Description of the task: Reproduce each line from the first in the data through the line that contains "## Overview" exactly; give nothing else.

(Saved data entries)
──────────
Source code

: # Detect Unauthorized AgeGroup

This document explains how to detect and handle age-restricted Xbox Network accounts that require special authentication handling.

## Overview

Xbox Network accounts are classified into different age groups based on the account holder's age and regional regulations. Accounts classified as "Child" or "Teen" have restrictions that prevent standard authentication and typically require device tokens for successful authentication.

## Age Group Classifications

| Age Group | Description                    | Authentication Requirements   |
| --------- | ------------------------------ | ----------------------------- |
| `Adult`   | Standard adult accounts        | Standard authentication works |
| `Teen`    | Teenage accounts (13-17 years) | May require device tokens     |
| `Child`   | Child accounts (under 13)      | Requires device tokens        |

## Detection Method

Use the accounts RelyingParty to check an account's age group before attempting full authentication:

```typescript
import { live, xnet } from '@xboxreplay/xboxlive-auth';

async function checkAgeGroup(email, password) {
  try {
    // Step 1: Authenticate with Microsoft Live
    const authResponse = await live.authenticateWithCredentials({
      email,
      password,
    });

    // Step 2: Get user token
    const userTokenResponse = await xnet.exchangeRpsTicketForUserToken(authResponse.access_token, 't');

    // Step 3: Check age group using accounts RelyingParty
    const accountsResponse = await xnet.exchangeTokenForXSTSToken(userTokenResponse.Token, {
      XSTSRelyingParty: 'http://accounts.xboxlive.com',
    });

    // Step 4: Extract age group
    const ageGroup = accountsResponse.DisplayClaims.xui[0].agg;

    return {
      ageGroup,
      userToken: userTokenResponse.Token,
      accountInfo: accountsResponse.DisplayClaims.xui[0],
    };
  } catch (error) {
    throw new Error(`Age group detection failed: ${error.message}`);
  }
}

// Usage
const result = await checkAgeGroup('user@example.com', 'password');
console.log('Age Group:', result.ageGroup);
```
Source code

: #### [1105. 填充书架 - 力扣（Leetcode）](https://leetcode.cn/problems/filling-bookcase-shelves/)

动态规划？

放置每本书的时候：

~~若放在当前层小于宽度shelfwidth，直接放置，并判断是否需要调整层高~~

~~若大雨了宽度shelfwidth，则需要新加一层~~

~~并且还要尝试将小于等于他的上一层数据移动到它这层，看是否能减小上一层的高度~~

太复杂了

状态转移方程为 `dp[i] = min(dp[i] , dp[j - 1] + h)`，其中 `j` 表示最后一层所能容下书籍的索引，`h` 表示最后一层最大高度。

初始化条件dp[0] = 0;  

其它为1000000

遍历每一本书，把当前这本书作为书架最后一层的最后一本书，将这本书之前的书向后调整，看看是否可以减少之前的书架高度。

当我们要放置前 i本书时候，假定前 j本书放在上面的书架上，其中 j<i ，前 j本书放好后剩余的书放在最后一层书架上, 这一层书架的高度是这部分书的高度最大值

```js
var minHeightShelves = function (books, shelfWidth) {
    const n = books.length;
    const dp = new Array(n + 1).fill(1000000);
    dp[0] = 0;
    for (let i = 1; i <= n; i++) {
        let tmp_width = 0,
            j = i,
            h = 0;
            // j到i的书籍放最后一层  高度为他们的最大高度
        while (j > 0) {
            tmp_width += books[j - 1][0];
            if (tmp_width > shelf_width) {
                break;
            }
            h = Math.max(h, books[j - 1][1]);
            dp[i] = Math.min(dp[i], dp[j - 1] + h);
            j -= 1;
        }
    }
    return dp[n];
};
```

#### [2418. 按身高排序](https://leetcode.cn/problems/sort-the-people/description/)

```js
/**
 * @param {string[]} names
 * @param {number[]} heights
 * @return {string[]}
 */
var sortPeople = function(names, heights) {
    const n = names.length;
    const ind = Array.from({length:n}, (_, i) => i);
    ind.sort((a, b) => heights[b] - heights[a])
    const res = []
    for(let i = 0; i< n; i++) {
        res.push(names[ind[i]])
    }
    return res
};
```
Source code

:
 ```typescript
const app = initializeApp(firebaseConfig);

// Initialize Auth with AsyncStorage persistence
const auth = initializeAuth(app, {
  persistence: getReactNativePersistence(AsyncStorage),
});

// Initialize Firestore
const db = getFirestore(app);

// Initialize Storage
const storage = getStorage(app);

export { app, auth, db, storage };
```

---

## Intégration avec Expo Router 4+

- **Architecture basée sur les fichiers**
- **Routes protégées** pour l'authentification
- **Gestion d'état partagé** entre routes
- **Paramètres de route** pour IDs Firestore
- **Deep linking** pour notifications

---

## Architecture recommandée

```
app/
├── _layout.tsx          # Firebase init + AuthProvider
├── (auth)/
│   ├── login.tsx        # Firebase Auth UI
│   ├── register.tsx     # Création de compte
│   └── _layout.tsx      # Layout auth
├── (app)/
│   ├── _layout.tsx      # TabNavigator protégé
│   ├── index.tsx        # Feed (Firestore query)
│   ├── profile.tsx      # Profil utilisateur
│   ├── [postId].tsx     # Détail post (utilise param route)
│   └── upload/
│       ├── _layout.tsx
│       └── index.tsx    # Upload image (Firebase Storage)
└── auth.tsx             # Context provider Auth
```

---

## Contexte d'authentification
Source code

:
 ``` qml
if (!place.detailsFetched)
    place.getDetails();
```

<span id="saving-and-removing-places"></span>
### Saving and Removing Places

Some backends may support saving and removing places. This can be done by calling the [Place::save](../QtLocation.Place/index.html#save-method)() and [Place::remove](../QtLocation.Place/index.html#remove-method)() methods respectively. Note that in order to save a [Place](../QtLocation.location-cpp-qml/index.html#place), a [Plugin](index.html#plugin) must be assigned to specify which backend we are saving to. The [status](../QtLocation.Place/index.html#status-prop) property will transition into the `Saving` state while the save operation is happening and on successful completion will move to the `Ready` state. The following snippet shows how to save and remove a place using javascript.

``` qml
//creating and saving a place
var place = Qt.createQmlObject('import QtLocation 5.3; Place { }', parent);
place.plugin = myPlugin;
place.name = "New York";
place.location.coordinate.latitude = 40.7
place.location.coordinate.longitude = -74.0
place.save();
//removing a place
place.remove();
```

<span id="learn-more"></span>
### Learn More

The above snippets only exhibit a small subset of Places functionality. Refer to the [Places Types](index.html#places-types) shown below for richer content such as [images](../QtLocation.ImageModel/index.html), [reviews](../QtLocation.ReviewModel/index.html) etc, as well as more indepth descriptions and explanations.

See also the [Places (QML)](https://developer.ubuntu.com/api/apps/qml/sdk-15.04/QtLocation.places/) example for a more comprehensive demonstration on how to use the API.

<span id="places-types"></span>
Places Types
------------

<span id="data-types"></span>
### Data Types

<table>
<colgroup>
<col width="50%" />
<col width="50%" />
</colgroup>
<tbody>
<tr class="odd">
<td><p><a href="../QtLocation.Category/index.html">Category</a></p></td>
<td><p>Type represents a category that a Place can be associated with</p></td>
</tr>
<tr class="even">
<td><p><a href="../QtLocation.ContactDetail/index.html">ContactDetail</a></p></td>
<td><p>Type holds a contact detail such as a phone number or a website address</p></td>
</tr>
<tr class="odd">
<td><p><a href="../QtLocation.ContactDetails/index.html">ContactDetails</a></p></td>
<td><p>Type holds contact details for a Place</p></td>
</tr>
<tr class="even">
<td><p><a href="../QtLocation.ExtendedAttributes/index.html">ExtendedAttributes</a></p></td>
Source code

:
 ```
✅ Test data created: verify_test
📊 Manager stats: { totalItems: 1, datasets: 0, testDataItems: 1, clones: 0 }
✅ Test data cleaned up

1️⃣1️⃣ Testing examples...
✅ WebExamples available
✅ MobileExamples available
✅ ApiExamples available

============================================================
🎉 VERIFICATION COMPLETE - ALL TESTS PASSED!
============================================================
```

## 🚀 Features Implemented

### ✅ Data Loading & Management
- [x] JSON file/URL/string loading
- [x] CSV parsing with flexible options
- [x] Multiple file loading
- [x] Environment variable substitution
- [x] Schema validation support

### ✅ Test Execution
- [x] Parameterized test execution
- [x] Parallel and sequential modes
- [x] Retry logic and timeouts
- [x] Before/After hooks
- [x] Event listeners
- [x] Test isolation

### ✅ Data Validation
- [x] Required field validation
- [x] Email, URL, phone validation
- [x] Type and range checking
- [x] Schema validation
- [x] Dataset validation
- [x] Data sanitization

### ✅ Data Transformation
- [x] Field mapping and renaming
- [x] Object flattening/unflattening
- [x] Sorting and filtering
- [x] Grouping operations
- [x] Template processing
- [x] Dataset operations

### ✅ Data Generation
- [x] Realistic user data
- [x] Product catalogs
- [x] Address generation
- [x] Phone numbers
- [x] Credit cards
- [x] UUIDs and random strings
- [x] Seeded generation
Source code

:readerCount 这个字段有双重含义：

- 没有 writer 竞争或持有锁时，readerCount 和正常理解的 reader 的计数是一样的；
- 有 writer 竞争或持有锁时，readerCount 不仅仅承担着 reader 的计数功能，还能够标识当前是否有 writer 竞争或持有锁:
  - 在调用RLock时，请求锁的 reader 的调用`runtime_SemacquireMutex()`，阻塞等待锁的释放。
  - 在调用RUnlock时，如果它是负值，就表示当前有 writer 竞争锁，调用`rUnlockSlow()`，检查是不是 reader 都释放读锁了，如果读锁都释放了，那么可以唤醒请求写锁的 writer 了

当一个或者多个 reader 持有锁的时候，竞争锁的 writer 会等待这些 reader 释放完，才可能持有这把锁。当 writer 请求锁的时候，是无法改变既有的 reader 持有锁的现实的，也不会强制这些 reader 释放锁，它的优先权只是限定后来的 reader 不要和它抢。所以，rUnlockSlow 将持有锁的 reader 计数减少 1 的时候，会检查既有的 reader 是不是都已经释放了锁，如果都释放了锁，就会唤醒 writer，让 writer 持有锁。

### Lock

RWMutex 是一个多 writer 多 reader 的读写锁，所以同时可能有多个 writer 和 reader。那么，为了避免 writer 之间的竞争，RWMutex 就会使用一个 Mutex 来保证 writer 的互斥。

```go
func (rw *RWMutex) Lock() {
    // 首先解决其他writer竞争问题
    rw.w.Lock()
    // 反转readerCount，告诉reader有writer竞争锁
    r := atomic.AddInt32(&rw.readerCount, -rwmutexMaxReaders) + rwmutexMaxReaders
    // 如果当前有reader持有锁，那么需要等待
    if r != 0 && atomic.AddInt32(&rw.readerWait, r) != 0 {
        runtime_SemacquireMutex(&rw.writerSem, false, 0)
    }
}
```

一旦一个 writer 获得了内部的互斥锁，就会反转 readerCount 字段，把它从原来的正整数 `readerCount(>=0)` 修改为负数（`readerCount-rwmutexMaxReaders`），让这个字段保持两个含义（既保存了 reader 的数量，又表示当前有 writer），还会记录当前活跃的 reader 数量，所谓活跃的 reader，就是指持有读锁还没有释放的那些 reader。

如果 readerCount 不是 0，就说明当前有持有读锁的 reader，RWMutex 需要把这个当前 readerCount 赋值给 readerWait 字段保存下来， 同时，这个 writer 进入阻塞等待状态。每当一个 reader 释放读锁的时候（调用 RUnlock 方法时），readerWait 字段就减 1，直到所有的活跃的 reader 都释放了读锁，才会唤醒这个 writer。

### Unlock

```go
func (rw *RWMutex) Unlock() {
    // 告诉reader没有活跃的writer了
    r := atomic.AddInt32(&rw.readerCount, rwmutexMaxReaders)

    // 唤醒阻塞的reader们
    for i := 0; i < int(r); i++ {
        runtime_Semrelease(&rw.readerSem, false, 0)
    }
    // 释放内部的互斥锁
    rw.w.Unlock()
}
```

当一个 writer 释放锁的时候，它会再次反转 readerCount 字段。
──────────
Your solution:
Source code

: # Detect Unauthorized AgeGroup

This document explains how to detect and handle age-restricted Xbox Network accounts that require special authentication handling.

## Overview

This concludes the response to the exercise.